Once she’d become linked to Ewan, Constance had known better than to reveal the details of her earlier life. Though what was there to worry about? Although Gavin had been intense, he’d also been a shit; so he was clearly no competition for Ewan, a knight in shining armour by comparison. And that particular early life experience had ended badly, with sorrow and mortification for Constance. So why bring Gavin up? It would have served no purpose. Ewan had never asked her about any other men in her life, so Constance had never told. She certainly hopes Ewan has no access to Gavin now, through her unspoken thoughts or in any other way.

One of the good things about Alphinland is that she can move the more disturbing items from her past through its stone gateway and store them in there on the memory palace model much in use in, when was it? The eighteenth century? You associate the things you want to remember with imaginary rooms, and when you want total recall you go into that room.

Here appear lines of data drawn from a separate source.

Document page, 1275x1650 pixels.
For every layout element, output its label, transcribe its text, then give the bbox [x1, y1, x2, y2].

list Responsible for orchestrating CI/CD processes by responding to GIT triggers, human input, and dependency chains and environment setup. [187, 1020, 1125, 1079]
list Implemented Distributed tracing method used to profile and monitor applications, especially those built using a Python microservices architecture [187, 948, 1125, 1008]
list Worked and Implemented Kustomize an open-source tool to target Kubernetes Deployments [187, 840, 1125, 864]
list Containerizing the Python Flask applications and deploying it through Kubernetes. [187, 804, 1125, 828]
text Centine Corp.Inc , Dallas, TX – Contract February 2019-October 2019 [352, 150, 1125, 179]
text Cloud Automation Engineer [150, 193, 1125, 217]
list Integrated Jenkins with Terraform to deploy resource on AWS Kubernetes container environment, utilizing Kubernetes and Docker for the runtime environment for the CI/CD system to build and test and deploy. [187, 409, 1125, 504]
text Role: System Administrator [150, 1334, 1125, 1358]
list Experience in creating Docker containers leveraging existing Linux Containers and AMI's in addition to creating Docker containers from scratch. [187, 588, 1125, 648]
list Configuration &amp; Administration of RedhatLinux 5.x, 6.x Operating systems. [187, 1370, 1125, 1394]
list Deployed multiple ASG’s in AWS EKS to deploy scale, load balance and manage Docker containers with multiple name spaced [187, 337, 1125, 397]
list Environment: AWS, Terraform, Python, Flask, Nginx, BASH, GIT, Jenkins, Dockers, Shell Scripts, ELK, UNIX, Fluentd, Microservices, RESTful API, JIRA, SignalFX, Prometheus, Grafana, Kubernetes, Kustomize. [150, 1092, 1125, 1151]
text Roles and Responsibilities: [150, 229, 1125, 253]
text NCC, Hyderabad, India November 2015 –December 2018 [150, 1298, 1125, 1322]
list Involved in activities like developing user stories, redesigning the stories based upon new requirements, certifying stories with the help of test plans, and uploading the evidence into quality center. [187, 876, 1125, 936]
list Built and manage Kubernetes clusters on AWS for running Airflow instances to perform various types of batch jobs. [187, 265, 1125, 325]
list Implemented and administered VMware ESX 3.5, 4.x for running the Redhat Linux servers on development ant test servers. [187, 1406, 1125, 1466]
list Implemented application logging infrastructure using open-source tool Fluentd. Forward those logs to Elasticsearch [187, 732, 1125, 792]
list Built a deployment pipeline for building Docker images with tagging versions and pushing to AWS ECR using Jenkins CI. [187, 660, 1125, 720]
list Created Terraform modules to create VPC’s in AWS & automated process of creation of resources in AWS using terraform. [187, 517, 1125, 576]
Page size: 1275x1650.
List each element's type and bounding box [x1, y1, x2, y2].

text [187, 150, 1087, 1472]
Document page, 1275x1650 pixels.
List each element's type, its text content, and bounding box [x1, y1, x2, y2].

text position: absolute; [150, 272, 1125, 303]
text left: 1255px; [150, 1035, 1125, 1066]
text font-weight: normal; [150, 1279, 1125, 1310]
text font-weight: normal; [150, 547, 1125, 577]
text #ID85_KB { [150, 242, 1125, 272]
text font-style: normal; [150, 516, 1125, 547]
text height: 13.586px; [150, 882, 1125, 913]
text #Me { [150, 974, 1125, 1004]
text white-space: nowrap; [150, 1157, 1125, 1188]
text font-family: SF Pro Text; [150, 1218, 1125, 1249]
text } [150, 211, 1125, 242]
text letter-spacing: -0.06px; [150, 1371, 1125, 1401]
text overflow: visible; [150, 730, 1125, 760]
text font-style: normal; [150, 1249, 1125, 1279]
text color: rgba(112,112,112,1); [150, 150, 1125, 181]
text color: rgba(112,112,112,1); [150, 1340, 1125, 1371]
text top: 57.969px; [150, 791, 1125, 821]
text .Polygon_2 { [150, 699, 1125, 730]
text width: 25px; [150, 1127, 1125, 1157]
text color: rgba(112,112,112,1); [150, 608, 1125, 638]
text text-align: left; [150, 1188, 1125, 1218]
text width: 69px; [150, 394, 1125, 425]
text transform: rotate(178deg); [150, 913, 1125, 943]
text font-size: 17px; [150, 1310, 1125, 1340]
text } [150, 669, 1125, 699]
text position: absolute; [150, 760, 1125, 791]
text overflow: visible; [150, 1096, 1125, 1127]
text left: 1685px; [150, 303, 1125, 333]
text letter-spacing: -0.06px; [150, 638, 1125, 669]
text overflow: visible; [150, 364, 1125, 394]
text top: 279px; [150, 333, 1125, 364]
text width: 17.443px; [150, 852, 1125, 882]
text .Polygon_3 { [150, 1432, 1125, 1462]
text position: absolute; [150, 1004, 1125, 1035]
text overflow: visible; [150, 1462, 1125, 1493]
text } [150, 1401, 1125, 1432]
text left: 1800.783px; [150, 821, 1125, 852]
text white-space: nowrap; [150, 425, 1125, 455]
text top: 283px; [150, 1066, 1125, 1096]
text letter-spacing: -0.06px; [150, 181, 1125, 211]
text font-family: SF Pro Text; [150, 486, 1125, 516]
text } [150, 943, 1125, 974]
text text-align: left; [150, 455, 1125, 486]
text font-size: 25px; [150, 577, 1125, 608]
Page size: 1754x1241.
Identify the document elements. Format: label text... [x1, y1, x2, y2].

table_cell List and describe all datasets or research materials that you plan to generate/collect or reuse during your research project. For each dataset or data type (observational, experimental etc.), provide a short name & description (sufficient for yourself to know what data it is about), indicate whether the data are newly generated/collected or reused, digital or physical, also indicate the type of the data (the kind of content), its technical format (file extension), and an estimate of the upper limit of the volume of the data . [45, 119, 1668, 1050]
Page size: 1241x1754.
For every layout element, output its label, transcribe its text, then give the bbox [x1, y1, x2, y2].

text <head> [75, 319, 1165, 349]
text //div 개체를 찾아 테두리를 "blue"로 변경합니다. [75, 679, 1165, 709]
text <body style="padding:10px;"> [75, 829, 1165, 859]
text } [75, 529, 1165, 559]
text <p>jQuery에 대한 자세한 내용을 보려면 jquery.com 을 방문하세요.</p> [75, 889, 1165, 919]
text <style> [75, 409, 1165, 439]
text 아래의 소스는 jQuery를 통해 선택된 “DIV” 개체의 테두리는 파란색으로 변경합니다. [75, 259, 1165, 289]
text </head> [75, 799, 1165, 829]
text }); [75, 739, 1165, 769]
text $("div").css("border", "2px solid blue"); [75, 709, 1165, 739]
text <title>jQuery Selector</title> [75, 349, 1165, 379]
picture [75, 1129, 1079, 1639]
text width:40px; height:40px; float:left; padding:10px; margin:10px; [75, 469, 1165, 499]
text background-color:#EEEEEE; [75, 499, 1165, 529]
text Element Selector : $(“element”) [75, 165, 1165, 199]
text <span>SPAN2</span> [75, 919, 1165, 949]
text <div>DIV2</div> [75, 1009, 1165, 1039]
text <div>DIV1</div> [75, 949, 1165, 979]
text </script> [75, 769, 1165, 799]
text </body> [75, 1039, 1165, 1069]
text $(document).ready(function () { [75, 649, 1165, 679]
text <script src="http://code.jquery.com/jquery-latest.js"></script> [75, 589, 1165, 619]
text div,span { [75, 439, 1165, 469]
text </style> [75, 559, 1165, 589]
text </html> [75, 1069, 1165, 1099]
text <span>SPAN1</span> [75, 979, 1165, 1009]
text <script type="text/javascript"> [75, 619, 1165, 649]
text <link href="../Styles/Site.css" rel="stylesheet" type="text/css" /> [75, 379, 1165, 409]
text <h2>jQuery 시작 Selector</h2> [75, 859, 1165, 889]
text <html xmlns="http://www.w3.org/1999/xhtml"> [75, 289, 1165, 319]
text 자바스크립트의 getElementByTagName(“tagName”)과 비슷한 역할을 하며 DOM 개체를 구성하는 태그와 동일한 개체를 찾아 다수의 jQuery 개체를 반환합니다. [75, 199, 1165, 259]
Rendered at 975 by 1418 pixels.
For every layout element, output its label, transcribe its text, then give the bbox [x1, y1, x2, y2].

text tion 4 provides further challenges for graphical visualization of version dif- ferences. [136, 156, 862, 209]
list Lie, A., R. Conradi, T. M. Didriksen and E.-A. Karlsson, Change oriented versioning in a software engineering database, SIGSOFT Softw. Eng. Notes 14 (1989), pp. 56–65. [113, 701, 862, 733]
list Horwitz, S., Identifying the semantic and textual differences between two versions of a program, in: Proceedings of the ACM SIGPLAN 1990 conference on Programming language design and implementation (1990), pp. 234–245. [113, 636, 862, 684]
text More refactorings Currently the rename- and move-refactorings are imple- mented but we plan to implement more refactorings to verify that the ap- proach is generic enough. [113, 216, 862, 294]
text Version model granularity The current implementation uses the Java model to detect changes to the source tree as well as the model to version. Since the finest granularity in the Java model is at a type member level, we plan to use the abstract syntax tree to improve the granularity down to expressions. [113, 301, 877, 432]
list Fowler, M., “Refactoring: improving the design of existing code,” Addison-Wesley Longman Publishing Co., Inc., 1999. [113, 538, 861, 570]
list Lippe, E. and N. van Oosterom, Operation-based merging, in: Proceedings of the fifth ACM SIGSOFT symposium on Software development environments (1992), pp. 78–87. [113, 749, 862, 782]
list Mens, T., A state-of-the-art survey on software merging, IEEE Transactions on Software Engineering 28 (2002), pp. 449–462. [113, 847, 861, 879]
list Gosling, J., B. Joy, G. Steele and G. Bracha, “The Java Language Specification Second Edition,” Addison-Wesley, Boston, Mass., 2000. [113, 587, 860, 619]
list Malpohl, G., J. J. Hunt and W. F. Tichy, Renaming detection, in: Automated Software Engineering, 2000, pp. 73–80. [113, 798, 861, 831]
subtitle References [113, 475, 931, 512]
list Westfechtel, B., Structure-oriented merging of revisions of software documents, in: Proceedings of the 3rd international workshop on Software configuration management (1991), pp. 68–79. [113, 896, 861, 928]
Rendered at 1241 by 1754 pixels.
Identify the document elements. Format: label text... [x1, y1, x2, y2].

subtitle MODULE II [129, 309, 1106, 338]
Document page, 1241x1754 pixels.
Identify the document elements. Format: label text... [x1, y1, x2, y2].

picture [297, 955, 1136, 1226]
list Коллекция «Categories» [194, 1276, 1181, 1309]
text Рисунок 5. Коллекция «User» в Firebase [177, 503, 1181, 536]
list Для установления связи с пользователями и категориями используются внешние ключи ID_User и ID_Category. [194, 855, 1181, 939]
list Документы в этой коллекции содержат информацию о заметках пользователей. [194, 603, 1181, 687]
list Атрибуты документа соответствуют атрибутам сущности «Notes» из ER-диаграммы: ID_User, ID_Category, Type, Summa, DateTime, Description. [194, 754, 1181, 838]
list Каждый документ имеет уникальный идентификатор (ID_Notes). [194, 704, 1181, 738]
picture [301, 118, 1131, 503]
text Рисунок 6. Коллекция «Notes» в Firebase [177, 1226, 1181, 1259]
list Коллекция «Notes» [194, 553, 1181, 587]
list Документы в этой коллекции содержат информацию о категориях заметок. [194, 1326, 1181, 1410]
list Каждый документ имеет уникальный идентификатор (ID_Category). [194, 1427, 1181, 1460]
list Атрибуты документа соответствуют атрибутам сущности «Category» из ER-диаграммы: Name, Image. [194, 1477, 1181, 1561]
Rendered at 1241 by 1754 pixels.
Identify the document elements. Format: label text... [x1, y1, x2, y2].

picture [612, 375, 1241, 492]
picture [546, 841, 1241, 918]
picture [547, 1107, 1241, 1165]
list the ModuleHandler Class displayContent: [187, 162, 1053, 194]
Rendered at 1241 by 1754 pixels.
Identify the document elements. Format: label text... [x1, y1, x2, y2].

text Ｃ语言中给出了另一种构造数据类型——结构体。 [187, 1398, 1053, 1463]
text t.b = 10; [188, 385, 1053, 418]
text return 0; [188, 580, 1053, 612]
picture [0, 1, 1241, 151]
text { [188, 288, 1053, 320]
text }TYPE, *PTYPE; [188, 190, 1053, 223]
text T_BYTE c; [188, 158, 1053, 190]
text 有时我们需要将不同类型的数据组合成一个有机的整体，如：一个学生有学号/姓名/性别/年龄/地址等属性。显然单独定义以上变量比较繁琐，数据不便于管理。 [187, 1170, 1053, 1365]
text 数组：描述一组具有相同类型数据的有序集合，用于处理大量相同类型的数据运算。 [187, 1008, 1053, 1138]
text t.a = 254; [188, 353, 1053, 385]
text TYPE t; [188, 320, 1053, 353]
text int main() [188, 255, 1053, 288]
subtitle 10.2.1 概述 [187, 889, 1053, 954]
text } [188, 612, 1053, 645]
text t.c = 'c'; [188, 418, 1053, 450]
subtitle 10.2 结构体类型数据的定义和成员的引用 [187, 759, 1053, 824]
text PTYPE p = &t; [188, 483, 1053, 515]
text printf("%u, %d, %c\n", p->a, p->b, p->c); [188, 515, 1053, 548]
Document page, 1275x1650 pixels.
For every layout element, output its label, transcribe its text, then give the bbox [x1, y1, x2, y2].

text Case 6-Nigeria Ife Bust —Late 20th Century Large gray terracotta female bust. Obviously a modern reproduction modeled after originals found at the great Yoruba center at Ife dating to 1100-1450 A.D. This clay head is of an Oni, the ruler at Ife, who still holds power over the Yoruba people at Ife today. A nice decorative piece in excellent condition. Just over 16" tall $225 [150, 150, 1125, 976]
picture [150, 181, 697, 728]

Thus she keeps a deserted winery in Alphinland, on the grounds of the stronghold currently held by Zymri of the Adamant Fist – an ally of hers – for the sole purpose of Gavin. And since it’s one of the rules about Alphinland that Ewan has never been allowed through the stone gateway, he’ll never find that winery or discover who she’s got stashed inside it.

So Gavin’s in an oak cask in the winery. He’s not suffering, although objectively he might deserve to suffer. But Constance has worked at forgiving Gavin, so he’s not allowed to be tortured. Instead he’s preserved in a state of suspended animation. Every once in a while she stops by the winery and presents Zymri with a gift intended to cement their alliance – an alabaster jar of honeyed Xnamic urchins, a collar of Cyanoreen claws – and says the charm that unlocks the top of the cask and has a look. Gavin is slumbering peacefully. He was always handsome with his eyes closed. He doesn’t look a day older than the last time she saw him. It still hurts her to remember that day. Then she replaces the top of the cask and says the charm backwards, sealing Gavin inside until she feels like dropping in for another peek at him.

In real life, Gavin won a few prizes for his poetry and then got a tenured position teaching Creative Writing at a university in Manitoba, though since retiring he’s decamped to Victoria, British Columbia, with a lovely view of the Pacific sunset. Constance receives a Christmas card from him every year; actually, from him and his third and much younger wife, Reynolds. Reynolds, what a dumb name! It sounds like a cigarette brand of the ’40s, back when cigarettes took themselves seriously.

Reynolds signs the cards for both of them – Gav and Rey, they go by – and encloses chirpy, irritating annual letters about their vacations (Morocco! So lucky they’d packed the Imodium! Though, more recently: Florida! So good to be out of the drizzle!). She also sends an annual account of their local Literary Fiction reading group – only important books, only intelligent books! Right now they’re tackling Bola?o, hard work but so worth it if you persist! The club members prepare themed snacks to go with the books they’re reading, so Rey is learning to make tortillas, from scratch. Such fun!